Исходный текст =>
------------------------
Бахнов (Владлен Бахнов, сатирик. — Ред.) рассказывает историю невезучего циркового артиста: «Очень у меня, бля, жизнь неудачно сложилась, работаю верхним акробатом — у партнера потные, склизкие руки — прихожу на копчик; работаю жонглером — рабочий сцены не вовремя открывает люк — прихожу на копчик…» Очень у меня, бля, жизнь неудачно сложилась»… История кончается тем, что, перебрав все цирковые номера, много раз «приходя на копчик», герой уходит на эстраду чтецом. «Работаю, бля, Симонова: «Жди, бля, меня, только очень, бля, жди!» Пожилая дама, детская писательница, спрашивает: «Владик, что такое «бля»? В стихотворении Симонова я этого не помню». Бахнов: «Вы невнимательно читали Симонова».
------------------------
Задание 1 =>
Перепишите строки набора данных нумерованным списком без пустых строк: начните с первой строки набора и остановитесь после строки, в которой есть "scientific name: Sicyos australis".
Текст и строки набора данных никак не связаны друг с другом.
------------------------
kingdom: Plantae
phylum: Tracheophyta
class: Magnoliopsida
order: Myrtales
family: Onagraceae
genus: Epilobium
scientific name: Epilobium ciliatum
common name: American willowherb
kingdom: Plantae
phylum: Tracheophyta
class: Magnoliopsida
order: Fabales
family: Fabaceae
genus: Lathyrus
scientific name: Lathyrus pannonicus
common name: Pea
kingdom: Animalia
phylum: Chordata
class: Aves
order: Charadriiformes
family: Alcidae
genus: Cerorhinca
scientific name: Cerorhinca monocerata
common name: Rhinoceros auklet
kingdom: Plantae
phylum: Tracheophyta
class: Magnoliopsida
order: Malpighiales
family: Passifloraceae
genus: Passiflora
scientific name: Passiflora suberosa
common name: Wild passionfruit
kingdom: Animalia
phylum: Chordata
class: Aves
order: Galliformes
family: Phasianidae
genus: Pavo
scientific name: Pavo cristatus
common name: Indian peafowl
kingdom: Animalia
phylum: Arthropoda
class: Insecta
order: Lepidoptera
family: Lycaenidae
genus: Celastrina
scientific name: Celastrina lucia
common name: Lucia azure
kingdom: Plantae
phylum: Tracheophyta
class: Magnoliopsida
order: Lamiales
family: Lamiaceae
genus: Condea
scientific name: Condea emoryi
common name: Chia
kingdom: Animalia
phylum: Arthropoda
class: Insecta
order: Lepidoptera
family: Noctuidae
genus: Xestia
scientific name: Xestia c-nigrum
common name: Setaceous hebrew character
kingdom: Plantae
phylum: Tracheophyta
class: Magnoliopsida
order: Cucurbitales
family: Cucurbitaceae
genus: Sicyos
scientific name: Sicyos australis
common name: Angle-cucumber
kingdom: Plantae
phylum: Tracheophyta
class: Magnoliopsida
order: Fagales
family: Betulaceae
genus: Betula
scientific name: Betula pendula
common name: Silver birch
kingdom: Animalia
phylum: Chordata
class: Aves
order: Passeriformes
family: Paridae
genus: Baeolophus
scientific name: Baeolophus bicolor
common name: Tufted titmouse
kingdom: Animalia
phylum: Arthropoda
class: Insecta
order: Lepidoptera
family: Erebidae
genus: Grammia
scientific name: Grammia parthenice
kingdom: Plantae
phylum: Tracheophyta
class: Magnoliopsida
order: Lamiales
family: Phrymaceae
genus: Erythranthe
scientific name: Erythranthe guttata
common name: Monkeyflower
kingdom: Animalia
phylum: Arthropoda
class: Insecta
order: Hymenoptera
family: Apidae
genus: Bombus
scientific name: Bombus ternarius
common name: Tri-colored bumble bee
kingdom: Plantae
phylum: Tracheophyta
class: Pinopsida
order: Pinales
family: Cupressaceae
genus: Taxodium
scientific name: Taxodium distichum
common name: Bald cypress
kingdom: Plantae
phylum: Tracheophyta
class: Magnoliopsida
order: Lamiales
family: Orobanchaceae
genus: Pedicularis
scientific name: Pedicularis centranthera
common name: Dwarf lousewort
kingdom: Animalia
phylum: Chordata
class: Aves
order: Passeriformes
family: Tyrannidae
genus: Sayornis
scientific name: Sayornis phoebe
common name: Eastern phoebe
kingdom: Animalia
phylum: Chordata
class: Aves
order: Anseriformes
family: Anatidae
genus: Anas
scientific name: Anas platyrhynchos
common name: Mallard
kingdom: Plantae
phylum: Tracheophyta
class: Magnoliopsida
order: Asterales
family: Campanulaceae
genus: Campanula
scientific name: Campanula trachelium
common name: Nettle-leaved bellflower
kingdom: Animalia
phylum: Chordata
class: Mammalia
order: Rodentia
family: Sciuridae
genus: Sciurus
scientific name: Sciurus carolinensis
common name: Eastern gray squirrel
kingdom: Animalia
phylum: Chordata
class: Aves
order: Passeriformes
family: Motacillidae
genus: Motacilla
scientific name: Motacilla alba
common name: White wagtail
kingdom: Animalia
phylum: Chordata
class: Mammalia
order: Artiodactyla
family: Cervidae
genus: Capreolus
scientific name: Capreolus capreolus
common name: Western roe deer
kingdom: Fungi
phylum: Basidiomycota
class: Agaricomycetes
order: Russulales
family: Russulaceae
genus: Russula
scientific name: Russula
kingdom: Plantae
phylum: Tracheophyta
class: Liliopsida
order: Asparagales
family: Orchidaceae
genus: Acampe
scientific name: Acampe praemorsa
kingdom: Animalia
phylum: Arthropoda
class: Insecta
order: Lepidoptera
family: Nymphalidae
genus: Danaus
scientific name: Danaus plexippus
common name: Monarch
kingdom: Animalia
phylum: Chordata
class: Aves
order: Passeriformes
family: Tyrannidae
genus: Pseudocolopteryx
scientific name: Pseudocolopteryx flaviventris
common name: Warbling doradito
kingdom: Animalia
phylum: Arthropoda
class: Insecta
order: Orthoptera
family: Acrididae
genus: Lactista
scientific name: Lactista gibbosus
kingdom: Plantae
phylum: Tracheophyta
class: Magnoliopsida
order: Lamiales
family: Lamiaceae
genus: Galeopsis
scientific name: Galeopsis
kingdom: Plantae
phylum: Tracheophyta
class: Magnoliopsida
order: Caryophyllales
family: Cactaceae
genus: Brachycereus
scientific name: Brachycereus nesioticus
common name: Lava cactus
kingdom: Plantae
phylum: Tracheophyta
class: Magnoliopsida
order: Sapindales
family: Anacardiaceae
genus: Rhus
------------------------
Задание 2 =>
Почему, по словам героя истории из текста, он падал на копчик, когда работал верхним акробатом?

Ответ 1 =>
1. kingdom: Plantae
2. phylum: Tracheophyta
3. class: Magnoliopsida
4. order: Myrtales
5. family: Onagraceae
6. genus: Epilobium
7. scientific name: Epilobium ciliatum
8. common name: American willowherb
9. kingdom: Plantae
10. phylum: Tracheophyta
11. class: Magnoliopsida
12. order: Fabales
13. family: Fabaceae
14. genus: Lathyrus
15. scientific name: Lathyrus pannonicus
16. common name: Pea
17. kingdom: Animalia
18. phylum: Chordata
19. class: Aves
20. order: Charadriiformes
21. family: Alcidae
22. genus: Cerorhinca
23. scientific name: Cerorhinca monocerata
24. common name: Rhinoceros auklet
25. kingdom: Plantae
26. phylum: Tracheophyta
27. class: Magnoliopsida
28. order: Malpighiales
29. family: Passifloraceae
30. genus: Passiflora
31. scientific name: Passiflora suberosa
32. common name: Wild passionfruit
33. kingdom: Animalia
34. phylum: Chordata
35. class: Aves
36. order: Galliformes
37. family: Phasianidae
38. genus: Pavo
39. scientific name: Pavo cristatus
40. common name: Indian peafowl
41. kingdom: Animalia
42. phylum: Arthropoda
43. class: Insecta
44. order: Lepidoptera
45. family: Lycaenidae
46. genus: Celastrina
47. scientific name: Celastrina lucia
48. common name: Lucia azure
49. kingdom: Plantae
50. phylum: Tracheophyta
51. class: Magnoliopsida
52. order: Lamiales
53. family: Lamiaceae
54. genus: Condea
55. scientific name: Condea emoryi
56. common name: Chia
57. kingdom: Animalia
58. phylum: Arthropoda
59. class: Insecta
60. order: Lepidoptera
61. family: Noctuidae
62. genus: Xestia
63. scientific name: Xestia c-nigrum
64. common name: Setaceous hebrew character
65. kingdom: Plantae
66. phylum: Tracheophyta
67. class: Magnoliopsida
68. order: Cucurbitales
69. family: Cucurbitaceae
70. genus: Sicyos
71. scientific name: Sicyos australis

Ответ 2 =>
У его партнера были потные, склизкие руки.